TAIPEI–Taiwan’s export orders in July are expected to grow from the same period of last year, stopping a five month year-on-year downward streak, as the global economy shows signs of recovery, analysts said Saturday.
Gordon Sun, director of the macroeconomic forecasting center under the Taiwan Institute of Economic Research, said manufacturing activity in the U.S. and Europe is improving, indicating demand from the two regions is on the rise.
According to the U.S. Institute for Supply Management, the purchasing managers’ index (PMI) of the U.S. for July rose to 55.4 from 50.9 recorded in June. The July level beat a market estimate of 52. In Europe, the Markit Eurozone PMI rose to 50.5 in July from June’s 48.3. A reading of more than 50 in the PMI means an expansion in manufacturing activity.
The U.S. and Europe are two of Taiwan’s major buyers and recovery of their demand is expected to boost outbound sales by Taiwanese exporters.
In June, the U.S. and Europe placed the second- and third-largest export orders to Taiwan, accounting for 25.2 percent and 17 percent, respectively, of the total export orders, following China and Hong Kong, with a share of 25.4 percent.

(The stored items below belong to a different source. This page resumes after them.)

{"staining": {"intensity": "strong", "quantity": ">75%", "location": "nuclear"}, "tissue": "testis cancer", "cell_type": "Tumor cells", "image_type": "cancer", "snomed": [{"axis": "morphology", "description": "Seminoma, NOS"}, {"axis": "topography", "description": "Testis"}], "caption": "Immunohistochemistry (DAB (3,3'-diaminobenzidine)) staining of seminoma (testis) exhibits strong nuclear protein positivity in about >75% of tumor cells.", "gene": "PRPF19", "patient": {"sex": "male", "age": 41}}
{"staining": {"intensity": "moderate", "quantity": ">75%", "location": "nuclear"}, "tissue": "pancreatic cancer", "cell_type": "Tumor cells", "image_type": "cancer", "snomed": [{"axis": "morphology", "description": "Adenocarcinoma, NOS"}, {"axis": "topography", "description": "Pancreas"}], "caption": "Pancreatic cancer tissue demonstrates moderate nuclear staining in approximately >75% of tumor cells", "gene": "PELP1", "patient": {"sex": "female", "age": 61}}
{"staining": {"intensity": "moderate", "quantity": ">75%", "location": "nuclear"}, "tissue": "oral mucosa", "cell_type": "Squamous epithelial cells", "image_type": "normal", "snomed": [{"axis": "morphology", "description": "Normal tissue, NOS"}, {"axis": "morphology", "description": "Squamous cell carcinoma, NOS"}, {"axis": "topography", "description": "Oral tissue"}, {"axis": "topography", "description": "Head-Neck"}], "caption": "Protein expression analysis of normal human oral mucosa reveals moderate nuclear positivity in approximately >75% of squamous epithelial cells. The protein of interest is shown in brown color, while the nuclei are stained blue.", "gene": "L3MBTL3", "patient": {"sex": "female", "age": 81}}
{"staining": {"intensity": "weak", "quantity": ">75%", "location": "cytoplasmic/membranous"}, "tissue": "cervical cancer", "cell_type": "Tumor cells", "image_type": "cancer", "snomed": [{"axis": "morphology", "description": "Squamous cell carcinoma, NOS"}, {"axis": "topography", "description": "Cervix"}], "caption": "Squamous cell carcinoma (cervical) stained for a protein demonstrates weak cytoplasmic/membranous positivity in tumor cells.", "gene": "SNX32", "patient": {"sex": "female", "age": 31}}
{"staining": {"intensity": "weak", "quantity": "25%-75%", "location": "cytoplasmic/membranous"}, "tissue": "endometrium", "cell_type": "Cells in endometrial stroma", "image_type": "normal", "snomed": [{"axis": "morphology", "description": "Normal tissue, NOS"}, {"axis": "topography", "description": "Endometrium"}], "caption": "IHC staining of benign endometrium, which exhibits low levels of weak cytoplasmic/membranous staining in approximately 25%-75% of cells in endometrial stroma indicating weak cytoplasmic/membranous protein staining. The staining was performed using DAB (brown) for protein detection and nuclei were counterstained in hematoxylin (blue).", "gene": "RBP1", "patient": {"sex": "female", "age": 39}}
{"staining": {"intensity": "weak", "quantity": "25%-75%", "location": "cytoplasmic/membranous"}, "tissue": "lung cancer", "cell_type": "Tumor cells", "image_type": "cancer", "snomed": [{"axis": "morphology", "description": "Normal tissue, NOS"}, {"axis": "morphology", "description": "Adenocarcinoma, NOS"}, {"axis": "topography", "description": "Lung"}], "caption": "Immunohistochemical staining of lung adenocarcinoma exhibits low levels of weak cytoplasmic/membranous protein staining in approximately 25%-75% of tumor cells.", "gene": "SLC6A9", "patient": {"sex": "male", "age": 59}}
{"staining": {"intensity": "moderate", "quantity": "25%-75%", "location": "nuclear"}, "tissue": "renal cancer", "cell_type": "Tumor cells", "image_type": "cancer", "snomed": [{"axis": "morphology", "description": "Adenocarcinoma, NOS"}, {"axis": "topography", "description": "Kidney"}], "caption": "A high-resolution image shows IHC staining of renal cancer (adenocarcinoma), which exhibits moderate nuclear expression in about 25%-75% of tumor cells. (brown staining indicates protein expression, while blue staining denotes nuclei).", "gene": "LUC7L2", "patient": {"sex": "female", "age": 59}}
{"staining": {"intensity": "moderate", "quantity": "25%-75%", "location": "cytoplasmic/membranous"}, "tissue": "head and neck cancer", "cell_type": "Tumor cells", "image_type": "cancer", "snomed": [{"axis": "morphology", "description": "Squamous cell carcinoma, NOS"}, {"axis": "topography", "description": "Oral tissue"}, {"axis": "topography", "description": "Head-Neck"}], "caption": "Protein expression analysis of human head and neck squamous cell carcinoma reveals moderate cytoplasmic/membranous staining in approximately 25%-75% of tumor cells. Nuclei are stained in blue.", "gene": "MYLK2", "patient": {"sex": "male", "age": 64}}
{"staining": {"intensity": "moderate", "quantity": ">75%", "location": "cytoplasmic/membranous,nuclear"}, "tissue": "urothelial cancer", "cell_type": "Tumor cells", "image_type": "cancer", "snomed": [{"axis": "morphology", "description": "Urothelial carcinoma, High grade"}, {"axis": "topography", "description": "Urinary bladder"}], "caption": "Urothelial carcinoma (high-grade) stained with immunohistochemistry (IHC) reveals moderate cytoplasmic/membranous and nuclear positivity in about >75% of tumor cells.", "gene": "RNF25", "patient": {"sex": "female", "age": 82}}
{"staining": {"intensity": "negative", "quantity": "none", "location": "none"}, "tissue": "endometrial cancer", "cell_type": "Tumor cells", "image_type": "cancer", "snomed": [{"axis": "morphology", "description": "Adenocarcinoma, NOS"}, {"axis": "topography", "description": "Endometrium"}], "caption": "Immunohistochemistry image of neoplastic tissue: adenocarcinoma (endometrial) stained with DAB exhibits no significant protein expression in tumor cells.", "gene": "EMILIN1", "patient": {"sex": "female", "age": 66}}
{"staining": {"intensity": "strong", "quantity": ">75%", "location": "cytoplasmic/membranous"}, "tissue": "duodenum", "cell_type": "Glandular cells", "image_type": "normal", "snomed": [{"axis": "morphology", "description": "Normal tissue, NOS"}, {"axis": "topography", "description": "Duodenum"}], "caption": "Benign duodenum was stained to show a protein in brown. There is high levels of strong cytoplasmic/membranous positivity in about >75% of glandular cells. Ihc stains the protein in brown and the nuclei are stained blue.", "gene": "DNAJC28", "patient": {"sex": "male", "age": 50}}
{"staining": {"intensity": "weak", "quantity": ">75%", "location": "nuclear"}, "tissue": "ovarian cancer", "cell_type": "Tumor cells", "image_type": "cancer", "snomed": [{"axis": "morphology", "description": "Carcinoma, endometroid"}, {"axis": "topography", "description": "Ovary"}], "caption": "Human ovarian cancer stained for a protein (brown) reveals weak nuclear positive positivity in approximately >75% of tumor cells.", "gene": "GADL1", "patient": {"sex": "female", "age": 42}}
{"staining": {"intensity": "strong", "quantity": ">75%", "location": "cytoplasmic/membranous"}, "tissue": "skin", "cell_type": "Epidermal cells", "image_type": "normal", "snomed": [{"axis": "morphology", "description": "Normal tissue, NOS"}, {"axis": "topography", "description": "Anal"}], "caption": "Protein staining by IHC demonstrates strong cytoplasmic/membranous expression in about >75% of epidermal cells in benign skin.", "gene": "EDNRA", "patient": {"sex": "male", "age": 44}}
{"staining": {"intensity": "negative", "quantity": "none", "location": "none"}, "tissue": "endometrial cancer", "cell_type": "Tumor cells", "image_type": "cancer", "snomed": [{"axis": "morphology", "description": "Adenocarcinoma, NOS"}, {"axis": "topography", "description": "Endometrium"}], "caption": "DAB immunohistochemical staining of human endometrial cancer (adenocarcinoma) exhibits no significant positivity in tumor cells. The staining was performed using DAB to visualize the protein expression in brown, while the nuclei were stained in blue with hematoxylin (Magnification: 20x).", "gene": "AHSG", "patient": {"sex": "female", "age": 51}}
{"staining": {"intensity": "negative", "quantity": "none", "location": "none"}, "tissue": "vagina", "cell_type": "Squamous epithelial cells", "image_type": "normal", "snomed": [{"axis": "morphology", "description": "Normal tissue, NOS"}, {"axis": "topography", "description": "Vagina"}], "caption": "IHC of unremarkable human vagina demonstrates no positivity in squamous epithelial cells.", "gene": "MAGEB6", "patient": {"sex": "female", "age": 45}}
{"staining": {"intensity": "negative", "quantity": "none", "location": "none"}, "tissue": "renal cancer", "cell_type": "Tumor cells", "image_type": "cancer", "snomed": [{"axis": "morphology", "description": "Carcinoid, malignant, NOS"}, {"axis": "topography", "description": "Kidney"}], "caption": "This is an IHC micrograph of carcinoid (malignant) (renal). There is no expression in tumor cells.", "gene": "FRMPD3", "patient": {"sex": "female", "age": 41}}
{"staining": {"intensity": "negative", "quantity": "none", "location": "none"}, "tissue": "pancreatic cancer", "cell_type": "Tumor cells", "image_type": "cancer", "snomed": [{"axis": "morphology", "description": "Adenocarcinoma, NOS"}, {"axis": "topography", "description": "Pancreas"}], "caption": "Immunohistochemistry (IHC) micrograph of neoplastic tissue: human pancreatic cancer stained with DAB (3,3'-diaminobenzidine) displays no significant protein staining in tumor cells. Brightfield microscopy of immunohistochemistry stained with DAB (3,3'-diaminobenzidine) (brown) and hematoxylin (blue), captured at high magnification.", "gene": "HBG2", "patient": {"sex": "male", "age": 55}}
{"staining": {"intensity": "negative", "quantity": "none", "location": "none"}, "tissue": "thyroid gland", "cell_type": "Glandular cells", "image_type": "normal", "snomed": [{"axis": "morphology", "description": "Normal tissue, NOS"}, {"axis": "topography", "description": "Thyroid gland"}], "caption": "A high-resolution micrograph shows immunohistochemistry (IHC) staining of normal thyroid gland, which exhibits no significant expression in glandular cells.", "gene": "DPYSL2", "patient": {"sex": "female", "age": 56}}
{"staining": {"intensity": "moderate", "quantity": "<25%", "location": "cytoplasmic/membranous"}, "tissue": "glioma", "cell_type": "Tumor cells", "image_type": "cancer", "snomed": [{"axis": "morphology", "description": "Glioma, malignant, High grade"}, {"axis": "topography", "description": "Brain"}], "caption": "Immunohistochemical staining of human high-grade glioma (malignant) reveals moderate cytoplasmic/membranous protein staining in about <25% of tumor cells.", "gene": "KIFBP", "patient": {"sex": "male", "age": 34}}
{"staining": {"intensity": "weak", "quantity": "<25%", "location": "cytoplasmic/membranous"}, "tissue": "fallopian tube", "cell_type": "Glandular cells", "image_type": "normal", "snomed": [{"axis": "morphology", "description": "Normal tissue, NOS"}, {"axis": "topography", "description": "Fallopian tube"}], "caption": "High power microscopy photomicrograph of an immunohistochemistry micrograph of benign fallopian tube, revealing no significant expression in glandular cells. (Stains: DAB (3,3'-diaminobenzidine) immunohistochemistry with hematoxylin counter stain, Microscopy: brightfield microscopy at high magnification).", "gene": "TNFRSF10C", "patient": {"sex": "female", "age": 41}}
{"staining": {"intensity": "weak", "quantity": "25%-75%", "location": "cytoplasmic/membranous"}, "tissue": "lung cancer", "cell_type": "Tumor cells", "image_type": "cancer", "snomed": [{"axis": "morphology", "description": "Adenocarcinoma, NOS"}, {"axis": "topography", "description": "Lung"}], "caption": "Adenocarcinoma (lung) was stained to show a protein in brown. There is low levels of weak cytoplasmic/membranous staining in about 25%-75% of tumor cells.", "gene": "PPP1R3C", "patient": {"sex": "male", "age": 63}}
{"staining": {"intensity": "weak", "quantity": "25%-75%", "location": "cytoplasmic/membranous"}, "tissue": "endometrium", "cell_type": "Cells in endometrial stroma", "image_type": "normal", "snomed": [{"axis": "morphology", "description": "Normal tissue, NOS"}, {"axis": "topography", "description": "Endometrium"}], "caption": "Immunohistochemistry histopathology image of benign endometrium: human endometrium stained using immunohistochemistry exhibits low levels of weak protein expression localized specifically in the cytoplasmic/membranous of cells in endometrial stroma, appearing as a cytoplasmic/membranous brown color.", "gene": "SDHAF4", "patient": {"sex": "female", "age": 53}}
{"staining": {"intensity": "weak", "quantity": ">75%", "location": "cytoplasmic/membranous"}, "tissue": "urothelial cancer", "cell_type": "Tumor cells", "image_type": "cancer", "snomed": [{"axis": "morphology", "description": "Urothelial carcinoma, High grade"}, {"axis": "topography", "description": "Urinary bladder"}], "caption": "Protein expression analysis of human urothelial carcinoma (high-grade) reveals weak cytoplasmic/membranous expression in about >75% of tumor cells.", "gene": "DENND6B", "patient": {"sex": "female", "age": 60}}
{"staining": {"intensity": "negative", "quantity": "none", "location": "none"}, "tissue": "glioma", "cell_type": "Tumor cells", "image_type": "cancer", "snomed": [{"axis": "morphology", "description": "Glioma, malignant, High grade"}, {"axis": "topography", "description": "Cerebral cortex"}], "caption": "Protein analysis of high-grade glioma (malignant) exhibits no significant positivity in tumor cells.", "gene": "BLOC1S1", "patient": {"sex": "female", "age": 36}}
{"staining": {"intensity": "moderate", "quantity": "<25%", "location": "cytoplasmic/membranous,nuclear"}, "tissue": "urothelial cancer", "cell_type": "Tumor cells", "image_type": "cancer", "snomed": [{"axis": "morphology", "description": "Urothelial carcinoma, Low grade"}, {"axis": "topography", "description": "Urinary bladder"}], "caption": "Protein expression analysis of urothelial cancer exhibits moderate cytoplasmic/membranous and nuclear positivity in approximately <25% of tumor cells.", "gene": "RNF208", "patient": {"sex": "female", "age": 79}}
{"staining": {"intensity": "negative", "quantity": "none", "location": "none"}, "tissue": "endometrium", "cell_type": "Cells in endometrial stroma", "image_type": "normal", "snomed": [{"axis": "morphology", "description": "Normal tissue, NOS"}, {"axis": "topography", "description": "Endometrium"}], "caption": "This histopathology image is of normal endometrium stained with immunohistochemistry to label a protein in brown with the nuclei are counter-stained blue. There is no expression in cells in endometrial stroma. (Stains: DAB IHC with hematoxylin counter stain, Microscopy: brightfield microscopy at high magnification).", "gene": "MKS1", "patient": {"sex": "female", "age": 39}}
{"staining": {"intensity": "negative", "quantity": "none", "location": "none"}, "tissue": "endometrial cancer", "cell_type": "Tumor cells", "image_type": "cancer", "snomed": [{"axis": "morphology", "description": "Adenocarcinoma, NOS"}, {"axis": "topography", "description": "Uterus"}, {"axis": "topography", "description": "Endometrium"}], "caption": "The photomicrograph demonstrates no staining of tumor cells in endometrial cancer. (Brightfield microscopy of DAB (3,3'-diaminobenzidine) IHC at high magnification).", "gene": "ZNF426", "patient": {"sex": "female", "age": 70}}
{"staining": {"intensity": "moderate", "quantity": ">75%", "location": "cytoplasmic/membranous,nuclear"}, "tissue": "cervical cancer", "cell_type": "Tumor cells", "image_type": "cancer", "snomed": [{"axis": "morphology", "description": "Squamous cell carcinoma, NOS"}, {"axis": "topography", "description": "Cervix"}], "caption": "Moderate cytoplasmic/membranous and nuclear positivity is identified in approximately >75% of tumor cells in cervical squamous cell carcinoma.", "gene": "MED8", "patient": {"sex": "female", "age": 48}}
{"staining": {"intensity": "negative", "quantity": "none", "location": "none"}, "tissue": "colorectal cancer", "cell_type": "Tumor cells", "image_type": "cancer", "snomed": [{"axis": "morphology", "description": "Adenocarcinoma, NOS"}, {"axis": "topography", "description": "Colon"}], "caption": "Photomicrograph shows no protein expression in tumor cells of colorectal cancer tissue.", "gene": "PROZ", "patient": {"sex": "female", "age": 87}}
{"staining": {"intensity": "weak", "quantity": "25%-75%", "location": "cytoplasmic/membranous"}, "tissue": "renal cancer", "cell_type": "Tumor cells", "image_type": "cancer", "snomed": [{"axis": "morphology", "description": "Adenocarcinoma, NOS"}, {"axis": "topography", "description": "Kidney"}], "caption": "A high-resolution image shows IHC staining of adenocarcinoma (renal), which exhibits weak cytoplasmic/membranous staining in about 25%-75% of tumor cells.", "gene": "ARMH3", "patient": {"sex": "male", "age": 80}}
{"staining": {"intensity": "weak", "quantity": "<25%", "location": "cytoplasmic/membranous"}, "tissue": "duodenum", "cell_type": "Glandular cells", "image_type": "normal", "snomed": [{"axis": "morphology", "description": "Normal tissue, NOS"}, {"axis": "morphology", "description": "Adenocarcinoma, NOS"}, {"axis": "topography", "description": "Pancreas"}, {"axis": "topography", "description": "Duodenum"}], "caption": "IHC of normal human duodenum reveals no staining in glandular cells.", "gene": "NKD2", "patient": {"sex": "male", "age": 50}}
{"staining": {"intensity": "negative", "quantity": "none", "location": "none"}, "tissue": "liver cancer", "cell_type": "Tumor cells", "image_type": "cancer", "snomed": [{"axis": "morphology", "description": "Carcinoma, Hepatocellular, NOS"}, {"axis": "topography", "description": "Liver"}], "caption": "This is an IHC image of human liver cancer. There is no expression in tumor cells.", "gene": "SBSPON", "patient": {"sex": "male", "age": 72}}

Last month, Taiwan’s export orders unexpectedly fell 3.5 percent from a year earlier to NT$35.1 billion after a year-on-year decline of 0.4 percent in May, a 1.1 percent drop in April, a 6.6 percent decrease in March and a 14.5 percent plunge in February.
Sun said that in addition to rising demand from the U.S. and Europe, the traditional peak season effects seen in the second half of the year are expected to boost Taiwan’s exports, adding that it is very likely for Taiwan in July to reverse the declines seen in the past five months.
The Ministry of Economic Affairs (MOEA) said that riding the wave of the peak season, international handheld device vendors are planning to unveil new models in the second half of the year, which could help local suppliers raise their shipments. The MOEA said a hike in international crude oil prices and an increase in petrochemical production could also boost sales of locally made plastic and chemical products.
However, Sun said that HTC Corp., the leading Taiwanese smartphone brand, reported lower-than-expected sales for July, which could have an impact on Taiwan’s total export orders for the month.
HTC’s consolidated sales for July fell 29 percent from a month earlier to NT$15.7 billion (US$523 million) on inventory adjustments.
A survey released by the MOEA showed that 20.1 percent of Taiwanese exporters polled said they expect their orders for July to rise from June, while 23 percent of them said their orders will show a decline.
The survey said about 57 percent of the respondents thought their orders for July will stay little changed from a month earlier.